REQUEST » Please rewrite the records from the line with "- export port" up to and including the line with "- use nodes internal ip for vpn in vagrant", putting "app setup" wherever "app init" appears and leaving everything else unchanged. Give only those lines.

::::::::::

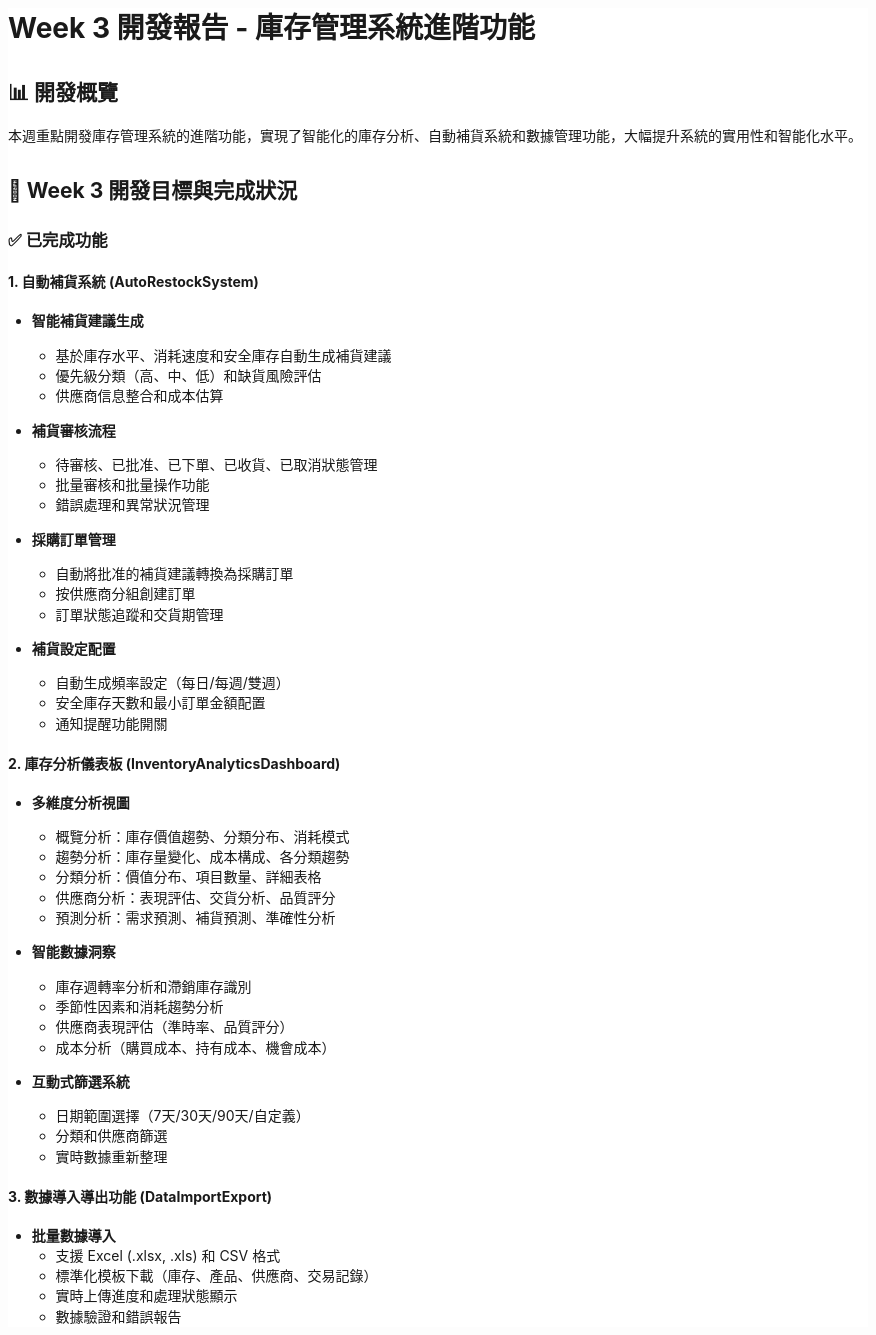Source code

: # Week 3 開發報告 - 庫存管理系統進階功能

## 📊 開發概覽

本週重點開發庫存管理系統的進階功能，實現了智能化的庫存分析、自動補貨系統和數據管理功能，大幅提升系統的實用性和智能化水平。

## 🎯 Week 3 開發目標與完成狀況

### ✅ 已完成功能

#### 1. 自動補貨系統 (AutoRestockSystem)
- **智能補貨建議生成**
  - 基於庫存水平、消耗速度和安全庫存自動生成補貨建議
  - 優先級分類（高、中、低）和缺貨風險評估
  - 供應商信息整合和成本估算

- **補貨審核流程**
  - 待審核、已批准、已下單、已收貨、已取消狀態管理
  - 批量審核和批量操作功能
  - 錯誤處理和異常狀況管理

- **採購訂單管理**
  - 自動將批准的補貨建議轉換為採購訂單
  - 按供應商分組創建訂單
  - 訂單狀態追蹤和交貨期管理

- **補貨設定配置**
  - 自動生成頻率設定（每日/每週/雙週）
  - 安全庫存天數和最小訂單金額配置
  - 通知提醒功能開關

#### 2. 庫存分析儀表板 (InventoryAnalyticsDashboard)
- **多維度分析視圖**
  - 概覽分析：庫存價值趨勢、分類分布、消耗模式
  - 趨勢分析：庫存量變化、成本構成、各分類趨勢
  - 分類分析：價值分布、項目數量、詳細表格
  - 供應商分析：表現評估、交貨分析、品質評分
  - 預測分析：需求預測、補貨預測、準確性分析

- **智能數據洞察**
  - 庫存週轉率分析和滯銷庫存識別
  - 季節性因素和消耗趨勢分析
  - 供應商表現評估（準時率、品質評分）
  - 成本分析（購買成本、持有成本、機會成本）

- **互動式篩選系統**
  - 日期範圍選擇（7天/30天/90天/自定義）
  - 分類和供應商篩選
  - 實時數據重新整理

#### 3. 數據導入導出功能 (DataImportExport)
- **批量數據導入**
  - 支援 Excel (.xlsx, .xls) 和 CSV 格式
  - 標準化模板下載（庫存、產品、供應商、交易記錄）
  - 實時上傳進度和處理狀態顯示
  - 數據驗證和錯誤報告
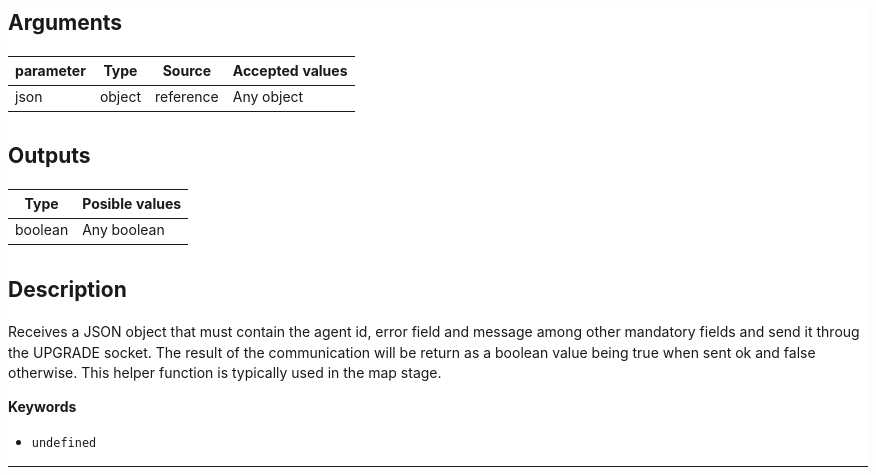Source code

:## Arguments

| parameter | Type | Source | Accepted values |
| --------- | ---- | ------ | --------------- |
| json | object | reference | Any object |


## Outputs

| Type | Posible values |
| ---- | -------------- |
| boolean | Any boolean |


## Description

Receives a JSON object that must contain the agent id, error field and message among other mandatory fields and
send it throug the UPGRADE socket. The result of the communication will be return as a boolean value
being true when sent ok and false otherwise. This helper function is typically used in the map stage.


**Keywords**

- `undefined` 

---
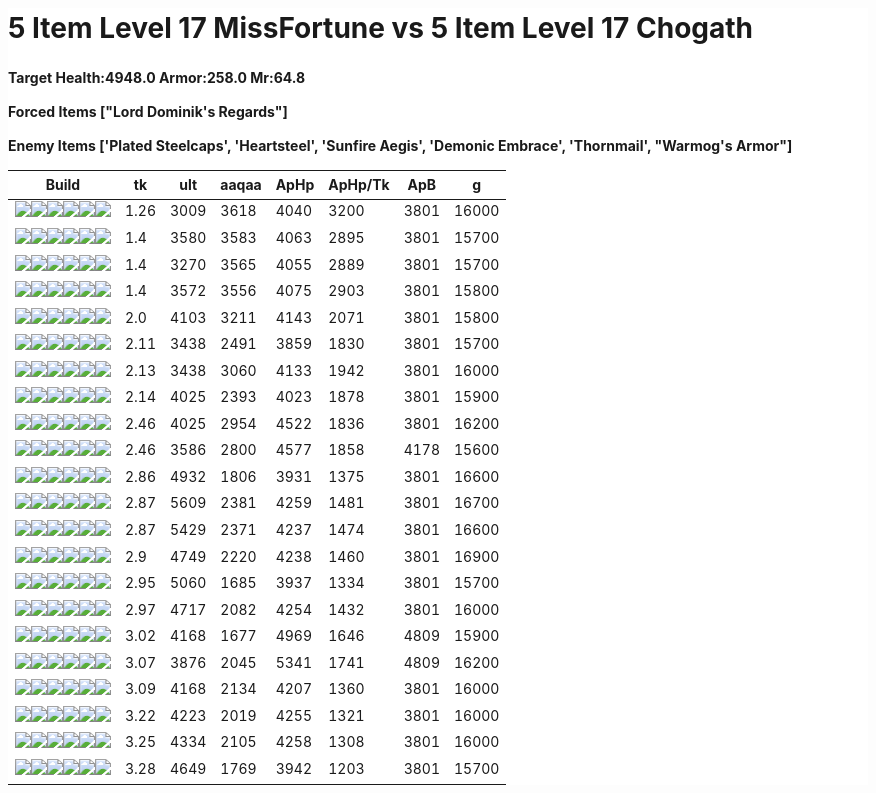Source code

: 

























# 5 Item Level 17 MissFortune vs 5 Item Level 17 Chogath

**Target Health:4948.0 Armor:258.0 Mr:64.8**


**Forced Items ["Lord Dominik's Regards"]**


**Enemy Items ['Plated Steelcaps', 'Heartsteel', 'Sunfire Aegis', 'Demonic Embrace', 'Thornmail', "Warmog's Armor"]**




Build | tk | ult | aaqaa |ApHp | ApHp/Tk | ApB | g
-|-|-|-|-|-|-|-
![](/item/6672.png)![](/item/3124.png)![](/item/3153.png)![](/item/3036.png)![](/item/3115.png)![](/item/1001.png)|1.26|3009|3618|4040|3200|3801|16000
![](/item/6672.png)![](/item/3124.png)![](/item/3153.png)![](/item/3036.png)![](/item/3004.png)![](/item/1001.png)|1.4|3580|3583|4063|2895|3801|15700
![](/item/6672.png)![](/item/3124.png)![](/item/3153.png)![](/item/3036.png)![](/item/3508.png)![](/item/1001.png)|1.4|3270|3565|4055|2889|3801|15700
![](/item/6672.png)![](/item/3124.png)![](/item/3153.png)![](/item/3036.png)![](/item/6696.png)![](/item/1001.png)|1.4|3572|3556|4075|2903|3801|15800
![](/item/3153.png)![](/item/3124.png)![](/item/6696.png)![](/item/3036.png)![](/item/6676.png)![](/item/1001.png)|2.0|4103|3211|4143|2071|3801|15800
![](/item/6672.png)![](/item/3124.png)![](/item/3036.png)![](/item/3115.png)![](/item/6696.png)![](/item/1001.png)|2.11|3438|2491|3859|1830|3801|15700
![](/item/3153.png)![](/item/3124.png)![](/item/6696.png)![](/item/3036.png)![](/item/3115.png)![](/item/1001.png)|2.13|3438|3060|4133|1942|3801|16000
![](/item/6672.png)![](/item/3124.png)![](/item/3036.png)![](/item/6696.png)![](/item/3074.png)![](/item/1001.png)|2.14|4025|2393|4023|1878|3801|15900
![](/item/3153.png)![](/item/3124.png)![](/item/6696.png)![](/item/3036.png)![](/item/3074.png)![](/item/1001.png)|2.46|4025|2954|4522|1836|3801|16200
![](/item/3153.png)![](/item/3124.png)![](/item/6696.png)![](/item/3036.png)![](/item/6609.png)![](/item/1001.png)|2.46|3586|2800|4577|1858|4178|15600
![](/item/6672.png)![](/item/3142.png)![](/item/6696.png)![](/item/3115.png)![](/item/3036.png)![](/item/1038.png)|2.86|4932|1806|3931|1375|3801|16600
![](/item/3142.png)![](/item/3036.png)![](/item/6696.png)![](/item/3153.png)![](/item/6693.png)![](/item/1038.png)|2.87|5609|2381|4259|1481|3801|16700
![](/item/3142.png)![](/item/3036.png)![](/item/6696.png)![](/item/3004.png)![](/item/3153.png)![](/item/1038.png)|2.87|5429|2371|4237|1474|3801|16600
![](/item/3142.png)![](/item/3036.png)![](/item/6696.png)![](/item/3115.png)![](/item/3153.png)![](/item/1038.png)|2.9|4749|2220|4238|1460|3801|16900
![](/item/6672.png)![](/item/6675.png)![](/item/6696.png)![](/item/3036.png)![](/item/6676.png)![](/item/1001.png)|2.95|5060|1685|3937|1334|3801|15700
![](/item/6675.png)![](/item/6696.png)![](/item/3036.png)![](/item/3153.png)![](/item/6676.png)![](/item/1001.png)|2.97|4717|2082|4254|1432|3801|16000
![](/item/6672.png)![](/item/6675.png)![](/item/6696.png)![](/item/3036.png)![](/item/3091.png)![](/item/1001.png)|3.02|4168|1677|4969|1646|4809|15900
![](/item/6675.png)![](/item/6696.png)![](/item/3036.png)![](/item/3091.png)![](/item/3153.png)![](/item/1001.png)|3.07|3876|2045|5341|1741|4809|16200
![](/item/6672.png)![](/item/6675.png)![](/item/6696.png)![](/item/3036.png)![](/item/3153.png)![](/item/1001.png)|3.09|4168|2134|4207|1360|3801|16000
![](/item/6675.png)![](/item/6696.png)![](/item/3036.png)![](/item/3087.png)![](/item/3153.png)![](/item/1001.png)|3.22|4223|2019|4255|1321|3801|16000
![](/item/6675.png)![](/item/6696.png)![](/item/3036.png)![](/item/3095.png)![](/item/3153.png)![](/item/1001.png)|3.25|4334|2105|4258|1308|3801|16000
![](/item/6672.png)![](/item/6675.png)![](/item/6696.png)![](/item/3036.png)![](/item/3095.png)![](/item/1001.png)|3.28|4649|1769|3942|1203|3801|15700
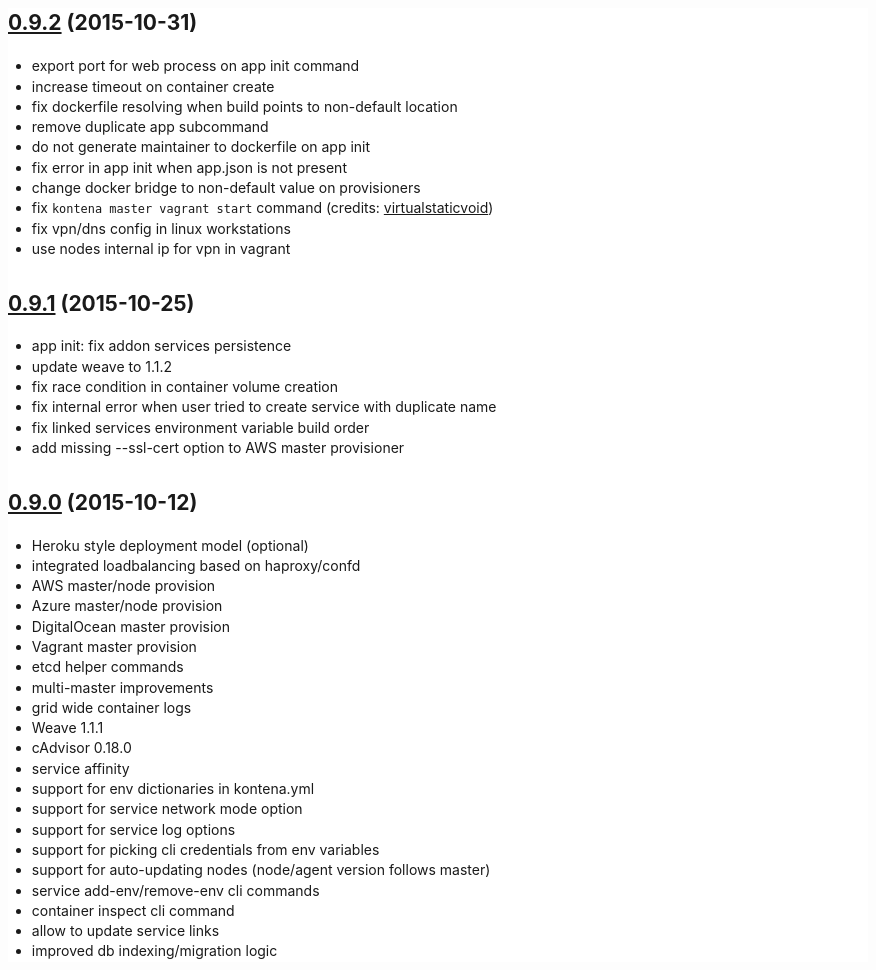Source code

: ## [0.9.2](https://github.com/kontena/kontena/releases/tag/v0.9.2) (2015-10-31)

- export port for web process on app init command
- increase timeout on container create
- fix dockerfile resolving when build points to non-default location
- remove duplicate app subcommand
- do not generate maintainer to dockerfile on app init
- fix error in app init when app.json is not present
- change docker bridge to non-default value on provisioners
- fix `kontena master vagrant start` command (credits: [virtualstaticvoid](https://github.com/virtualstaticvoid))
- fix vpn/dns config in linux workstations
- use nodes internal ip for vpn in vagrant

## [0.9.1](https://github.com/kontena/kontena/releases/tag/v0.9.1) (2015-10-25)

- app init: fix addon services persistence
- update weave to 1.1.2
- fix race condition in container volume creation
- fix internal error when user tried to create service with duplicate name
- fix linked services environment variable build order
- add missing --ssl-cert option to AWS master provisioner

## [0.9.0](https://github.com/kontena/kontena/releases/tag/v0.9.0) (2015-10-12)

- Heroku style deployment model (optional)
- integrated loadbalancing based on haproxy/confd
- AWS master/node provision
- Azure master/node provision
- DigitalOcean master provision
- Vagrant master provision
- etcd helper commands
- multi-master improvements
- grid wide container logs
- Weave 1.1.1
- cAdvisor 0.18.0
- service affinity
- support for env dictionaries in kontena.yml
- support for service network mode option
- support for service log options
- support for picking cli credentials from env variables
- support for auto-updating nodes (node/agent version follows master)
- service add-env/remove-env cli commands
- container inspect cli command
- allow to update service links
- improved db indexing/migration logic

::::::::::

FINISHED EXERCISE »
- export port for web process on app setup command
- increase timeout on container create
- fix dockerfile resolving when build points to non-default location
- remove duplicate app subcommand
- do not generate maintainer to dockerfile on app setup
- fix error in app setup when app.json is not present
- change docker bridge to non-default value on provisioners
- fix `kontena master vagrant start` command (credits: [virtualstaticvoid](https://github.com/virtualstaticvoid))
- fix vpn/dns config in linux workstations
- use nodes internal ip for vpn in vagrant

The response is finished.